I have seen this in earlier AMD and Intel Cores, this new core will be the same.
C300fans - Tuesday, November 15, 2011 - link
1x i7 3960x or 2x Interlagos 6272? It is up to you. Money cow.tech6 - Tuesday, November 15, 2011 - link
We have a bunch of 6100 in our data center and the performance has been disappointing. They do no better in single thread performance than old 73xx series Xeons. While this is OK for non-interactive stuff, it really isn't good enough for much else. These results just seem to confirm that the Bulldozer series of processors is over-hyped and that AMD is in danger of becoming irrelevant in the server, mobile and desktop market.mino - Wednesday, November 16, 2011 - link
Actually, for interactive stuff (read VDI/Citrix/containers) core counts rule the roost.duploxxx - Thursday, November 17, 2011 - link
this is exactly what should be fixed now with the turbo when set correct, btw the 73xx series were not that bad on single thread performance, it was wide scale virtualization and IO throughput which was awefull one these systems.alpha754293 - Tuesday, November 15, 2011 - link
"Let us first discuss the virtualization scene, the most important market." Yea, I don't know about that.Considering that they've already shipped like some half-a-million cores to the leading supercomputers of the world; where some of them are doing major processor upgrades with this new release; I wouldn't necessarily say that it's the most IMPORTANT market. Important, yes.

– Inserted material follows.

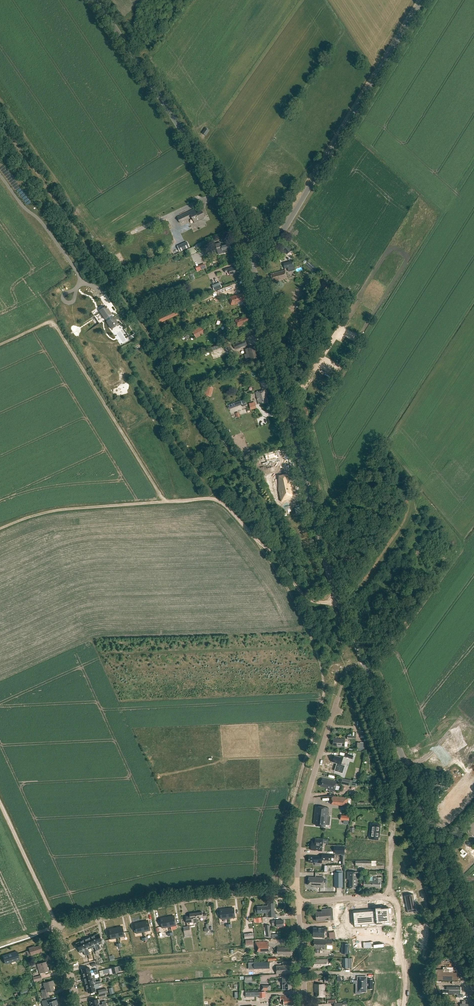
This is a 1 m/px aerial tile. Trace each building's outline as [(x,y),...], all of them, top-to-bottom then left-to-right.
[(178,217),(180,222),(192,217),(195,223),(200,220),(199,219),(205,217),(203,211),(197,214),(195,209),(178,217)] [(218,253),(223,251),(223,252),(224,253),(227,252),(227,251),(227,250),(231,249),(230,243),(221,245),(221,243),(216,244),(218,253)] [(282,247),(287,254),(291,251),(286,244),(282,247)] [(125,262),(120,253),(114,256),(119,265),(125,262)] [(196,267),(197,272),(207,268),(205,264),(196,267)] [(226,273),(230,272),(230,275),(238,273),(236,267),(233,268),(233,267),(225,269),(226,273)] [(278,272),(271,274),(273,282),(287,279),(285,270),(281,272),(281,273),(278,273),(278,272)] [(326,278),(321,285),(325,288),(330,281),(326,278)] [(212,292),(214,297),(234,289),(232,284),(212,292)] [(245,300),(243,293),(230,297),(232,305),(238,304),(237,303),(245,300)] [(101,301),(89,309),(94,316),(99,324),(105,320),(111,329),(118,325),(116,322),(106,306),(106,307),(101,301)] [(248,317),(244,318),(243,317),(236,320),(238,327),(250,322),(248,317)] [(202,327),(193,331),(195,335),(198,334),(204,331),(202,327)] [(243,336),(242,331),(232,334),(234,339),(243,336)] [(247,346),(245,341),(234,346),(236,350),(247,346)] [(248,349),(251,360),(259,358),(257,353),(259,353),(257,346),(248,349)] [(168,352),(171,356),(173,355),(175,357),(177,355),(172,349),(168,352)] [(263,389),(269,387),(268,380),(261,381),(263,389)] [(211,397),(213,388),(207,386),(205,395),(211,397)] [(256,393),(259,404),(267,402),(265,394),(267,394),(266,390),(256,393)] [(228,406),(229,409),(242,405),(243,407),(246,406),(244,400),(228,406)] [(263,462),(263,463),(279,458),(277,459),(277,456),(278,455),(277,452),(276,452),(266,455),(265,455),(267,461),(263,462)] [(282,490),(279,490),(281,497),(287,496),(294,495),(292,488),(290,488),(287,478),(288,478),(287,474),(281,475),(283,483),(280,483),(282,490)] [(333,745),(337,746),(337,747),(345,747),(345,739),(333,738),(333,745)] [(355,742),(355,748),(360,748),(360,750),(363,751),(363,748),(363,745),(362,745),(360,744),(360,742),(355,742)] [(343,757),(340,756),(340,757),(334,756),(332,762),(341,765),(343,757)] [(329,790),(334,792),(337,782),(322,778),(320,786),(329,789),(329,790)] [(349,786),(355,787),(357,780),(353,779),(353,781),(342,778),(340,784),(349,786)] [(330,804),(350,806),(351,798),(331,796),(330,804)] [(315,806),(314,823),(315,823),(315,826),(325,827),(325,823),(329,823),(330,819),(329,819),(329,816),(327,816),(328,808),(315,806)] [(368,833),(367,839),(376,840),(377,837),(378,837),(379,825),(370,824),(369,833),(368,833)] [(319,851),(322,851),(323,843),(323,840),(315,839),(315,842),(312,841),(311,850),(316,851),(316,850),(319,850),(319,851)] [(309,856),(309,862),(315,863),(315,865),(320,865),(320,863),(322,863),(322,860),(331,860),(331,858),(334,858),(334,855),(323,855),(323,857),(309,856)] [(333,887),(342,887),(342,872),(333,872),(333,887)] [(357,883),(357,872),(346,872),(346,879),(348,879),(348,889),(356,889),(356,887),(356,883),(357,883)] [(364,877),(364,887),(372,887),(372,881),(373,872),(369,872),(369,878),(364,877)] [(372,881),(372,887),(381,888),(381,878),(376,878),(376,872),(373,872),(372,881)] [(313,886),(313,887),(324,888),(324,878),(309,877),(308,885),(313,886)] [(414,894),(405,896),(408,913),(417,911),(414,894)] [(269,912),(269,917),(276,916),(276,914),(275,914),(274,903),(268,904),(268,906),(257,907),(258,913),(269,912)] [(376,909),(353,911),(354,925),(390,921),(389,906),(381,907),(381,906),(381,907),(378,908),(378,907),(376,907),(376,906),(375,907),(376,909)] [(234,908),(227,909),(228,918),(235,918),(234,908)] [(322,911),(316,912),(317,921),(334,920),(333,908),(328,909),(322,909),(322,911)] [(221,919),(228,918),(227,909),(220,910),(221,919)] [(186,916),(187,923),(197,921),(197,918),(196,913),(190,913),(190,916),(186,916)] [(168,917),(169,927),(176,926),(175,916),(168,917)] [(169,927),(168,917),(160,919),(162,928),(169,927)] [(148,921),(141,923),(143,932),(150,930),(148,921)] [(136,934),(143,932),(141,923),(134,924),(136,934)] [(115,928),(117,938),(124,936),(122,927),(115,928)] [(314,928),(314,937),(324,937),(325,931),(327,931),(328,927),(324,927),(324,928),(314,928)] [(110,939),(117,938),(115,928),(108,930),(110,939)] [(92,936),(95,943),(101,941),(98,934),(92,936)] [(98,950),(95,943),(92,936),(87,939),(91,948),(94,947),(96,951),(98,950)] [(91,948),(87,939),(82,941),(87,955),(90,954),(88,950),(91,948)] [(314,940),(314,947),(316,947),(316,948),(320,949),(320,947),(323,947),(323,949),(327,949),(327,945),(332,945),(333,940),(327,940),(314,940)] [(87,955),(82,941),(76,943),(79,950),(80,953),(83,951),(85,956),(87,955)] [(255,942),(256,951),(269,950),(269,941),(255,942)] [(29,948),(31,955),(42,951),(40,945),(34,947),(34,946),(29,948)] [(3,956),(5,964),(11,962),(11,960),(15,959),(15,961),(20,959),(17,952),(3,956)] [(37,964),(39,973),(48,971),(46,962),(37,964)] [(284,973),(284,974),(293,973),(292,965),(284,965),(283,966),(276,966),(277,973),(284,973)] [(117,966),(108,969),(110,975),(119,972),(118,971),(120,971),(119,967),(118,968),(117,966)] [(80,969),(82,975),(90,973),(88,967),(80,969)] [(443,969),(438,969),(438,980),(459,980),(459,972),(456,972),(456,967),(443,967),(443,969)] [(282,977),(283,990),(286,990),(286,989),(291,989),(291,976),(282,977)] [(358,983),(358,992),(366,992),(366,986),(368,986),(368,989),(372,989),(372,979),(368,979),(368,983),(366,983),(366,977),(358,977),(358,980),(358,983)] [(83,981),(85,987),(86,986),(93,984),(97,983),(100,983),(99,979),(95,980),(96,983),(93,984),(91,979),(94,978),(83,981)] [(42,994),(43,998),(49,997),(48,992),(54,990),(52,981),(43,983),(45,989),(42,990),(43,994),(42,994)] [(93,984),(86,986),(88,993),(95,991),(95,989),(93,984)] [(325,984),(315,984),(315,992),(316,992),(316,997),(325,997),(325,992),(325,984)] [(280,996),(281,1001),(282,1001),(282,1005),(284,1004),(284,1005),(285,1005),(289,1005),(294,1004),(294,997),(286,997),(286,996),(280,996)]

But MOST important...I dunno.
Looking forward to more HPC benchmark results.
Also, you might have to play with thread schedule/process affinity (masks) to make it work right.
See the Techreport article.
JohanAnandtech - Thursday, November 17, 2011 - link
Are you talking about the Euler3D benchmark?And yes, by any metric (revenue, servers sold) the virtualization market is the most important one for servers. Depending on the report 60 to 80% of the servers are bought to be virtualized.
alpha754293 - Tuesday, November 15, 2011 - link
Folks: chip-multithreading (CMT) is nothing new.I would explain it this way: it is the physical, hardware manifestation of simultaneous multi-threading (SMT). Intel's HTT is SMT.
IBM's POWER (since I think as early as POWER4), Sun/Oracle/UltraDense's Niagara (UltraSPARC T-series), maybe even some of the older Crays were all CMT. (Don't quote me on the Crays though. MIPS died before CMT came out. API WOULD have had it probably IF there had been an EV8).
But the way I see it - remember what a CPU IS: it's a glorified calculator. Nothing else/more.
So, if it can't calculate, then it doesn't really do much good. (And I've yet to see an entirely integer-only program).
Doing integer math is fairly easy and straightforward. Doing floating-point math is a LOT harder. If you check the power consumption while solving a linear algebra equation using Gauss elimination (parallelized or using multiple instances of the solver); I can guarantee you that you will consume more power than if you were trying to run VMs.
So the way I see it, if a CPU is a glorified calculator, then a "core" is where/whatever the FPU is. Everything else is just ancillary and that point.
mino - Wednesday, November 16, 2011 - link
1) Power is NOT CMT, it allways was a VERY(even by RISC standards) wide SMT design.2) Niagara is NOT a CMT. It is interleaved multipthreading with SMT on top.
Bulldozer indeed IS a first of its kind. With all the associated advantages(future scaling) and disadvantages(alfa version).
There is a nice debate somewhere on cpu.arch groups from the original author(think 1990's) of the CMT concept.